It’s 2023, …and I’m not ready!
Do I cognitively accept that there’s a collective agreement we are in the year 2023 CE? Sure. I’m a member of polite society, so I go along with such things. Still, I’m just not ready to “spring” into the New Year…Like not at all. Am I alone in this? 🤷🏽♀️
This funky expectation that folks are suppose to feel all shiny and new when the ground is still frozen and sunlight is at a premium has never set right with me. Like…Why do I have to be odds with nature because Cleopatra’s megalomaniac boyfriend got jazzy with the calendar umpteenth years ago? Egomaniacal men often attempt to hold nature and everything balanced hostage, but I digress.
I’m not naturally amped up during the winter months. My body and mind need more rest and quiet this time of year. I’m literally a spring baby and that’s when feel most inspired and alive. So, there you have it! I’m self aware, empowered and free from the need to conform to arbitrary dates and social norms. Good blog! See you all March.
… Naw …But Seriously… all my “knowing better” has yet to result in my seamlessly “doing” better. The following is a rather recent example of how the ongoing battle between consciousness and social conditioning took me to the mat.
Fall and winter 2022 did a number on a sister and I didn’t have the energy to do my annual NYE deep clean (my apologies Ancestors).
(Truth be told the crib wasn’t a mess (sans children’s room). It just wasn’t obsessively clean. I shouldn’t have to explain this 😫but I feel my Mama would want y’all to know her daughter isn’t trifling… I’m a work in progress.) I am learning (aaannd limping, but more about later.)
So, I took my sleepily self to bed around 8:00 pm on the Eve of 2023. I consciously chose rest…. Or so I thought.
New Year’s Day arrived and I woke up under a blanket of guilt (and unfolded laundry). Was I still fatigued? Yes! But cultural shame can be louder than alarm clock. I got up and decided to redeem myself. 🎇New Year -Clean Baseboards🧹.. or whatever the hell they say.
AirPods secured, 70’s / 80’s R&B undoubtedly damaging my tender eardrums, I set off on my mission: “Respectable, Responsible, Black Mother and Homemaker 2023”. My feet did the hustle right on down the steps … however, my right foot missed that all important bottom step and I continued my descent in the most undignified way. My ever loyal and notably thick left ankle tried pick up the slack, but alas my ish was busted.

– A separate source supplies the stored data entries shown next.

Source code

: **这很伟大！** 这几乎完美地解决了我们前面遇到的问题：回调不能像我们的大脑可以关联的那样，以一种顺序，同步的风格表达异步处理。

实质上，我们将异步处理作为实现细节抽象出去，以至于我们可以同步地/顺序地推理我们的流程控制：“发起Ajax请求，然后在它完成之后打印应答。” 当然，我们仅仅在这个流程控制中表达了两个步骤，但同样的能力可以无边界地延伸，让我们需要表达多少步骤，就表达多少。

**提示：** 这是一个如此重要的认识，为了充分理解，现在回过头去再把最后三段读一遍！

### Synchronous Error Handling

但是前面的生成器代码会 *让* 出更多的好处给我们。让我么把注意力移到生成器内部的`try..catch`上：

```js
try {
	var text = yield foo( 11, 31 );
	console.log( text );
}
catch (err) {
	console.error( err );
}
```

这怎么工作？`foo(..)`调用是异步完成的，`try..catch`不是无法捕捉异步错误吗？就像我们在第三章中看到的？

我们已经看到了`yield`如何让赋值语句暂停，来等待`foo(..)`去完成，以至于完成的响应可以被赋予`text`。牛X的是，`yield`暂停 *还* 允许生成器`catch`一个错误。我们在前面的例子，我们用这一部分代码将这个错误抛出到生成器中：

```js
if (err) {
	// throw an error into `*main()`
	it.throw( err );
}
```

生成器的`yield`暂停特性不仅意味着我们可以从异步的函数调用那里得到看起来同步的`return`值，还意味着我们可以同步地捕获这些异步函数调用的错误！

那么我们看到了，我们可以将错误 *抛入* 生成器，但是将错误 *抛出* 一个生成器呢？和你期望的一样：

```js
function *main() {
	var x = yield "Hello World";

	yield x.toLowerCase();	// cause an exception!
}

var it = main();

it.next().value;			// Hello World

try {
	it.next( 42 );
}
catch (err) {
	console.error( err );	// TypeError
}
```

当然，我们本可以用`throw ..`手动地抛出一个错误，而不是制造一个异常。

As I laid on the stair landing, awkward fetal position and all, I hollered partially in pain and partially in objection to my son’s attempt to call an ambulance. (That’s one bill that was NOT joining me in 2023). I tried to resist the urge to cry, not because I’m against crying. (Come on now.. therapist and vet social worker .. I keep the Kleenex ready). I was afraid that if I started to cry, I wouldn’t be able to stop. My very being was fatigued. I was disappointed with the incongruence between my heart, mind, and body. I could have done better, by doing nothing at all.
So, to wrap this little ditty up; tears- yes, /broken bones - no/ bad sprain, ugly boot, and crutches - yes/ super deep clean for 2023 - still no.
Now, would I have fallen if I had cleaned the night before??? Maybe, maybe not? The world may never know. What I do know is, I allowed guilt and expectation to rush me into activity I simply didn’t have to do. And really, for who? For what? The imagenary judgements of the nonexistent people not peeling my robust self off the floor? I was operating in a F.OG. (Fear /Obligation/ Guilt).
I’m not advocating for living in squalor or pretending order and organization don’t have wonderful benefits. I am trying to find balance and live harmoniously. Accepting that I need to operate in my own rhythms is far more challenging than I imagined. Still, I’ll keep inviting myself and others to welcome the natural evolutions of life with kindness and curiosity … regardless the date.
And if you’re like me and this just ain’t your time of year, join me and my boot , and sit yo arse down. I ain’t seen an immaculate house heal trauma, save a marriage, or eliminate anxiety yet. Be blessed and rest!